● Saved entries:
=== Section Start ===

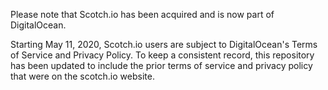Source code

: Please note that Scotch.io has been acquired and is now part of DigitalOcean. 

Starting May 11, 2020, Scotch.io users are subject to DigitalOcean's Terms of Service and Privacy Policy. To keep a consistent record, this repository has been updated to include the prior terms of service and privacy policy that were on the scotch.io website.
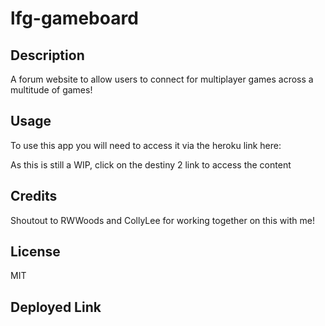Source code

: # lfg-gameboard

## Description

A forum website to allow users to connect for multiplayer games across a multitude of games!

## Usage

To use this app you will need to access it via the heroku link here: 

As this is still a WIP, click on the destiny 2 link to access the content 
## Credits

Shoutout to RWWoods and CollyLee for working together on this with me!

## License

MIT

## Deployed Link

=== Section End ===

● EXERCISE INSTRUCTIONS:
Set down all the lines above exactly as they appear, with no pictures.

● PROBLEM SOLUTION:
Source code

: Please note that Scotch.io has been acquired and is now part of DigitalOcean. 

Starting May 11, 2020, Scotch.io users are subject to DigitalOcean's Terms of Service and Privacy Policy. To keep a consistent record, this repository has been updated to include the prior terms of service and privacy policy that were on the scotch.io website.
Source code

: # lfg-gameboard

## Description

A forum website to allow users to connect for multiplayer games across a multitude of games!

## Usage

To use this app you will need to access it via the heroku link here: 

As this is still a WIP, click on the destiny 2 link to access the content 
## Credits

Shoutout to RWWoods and CollyLee for working together on this with me!

## License

MIT

## Deployed Link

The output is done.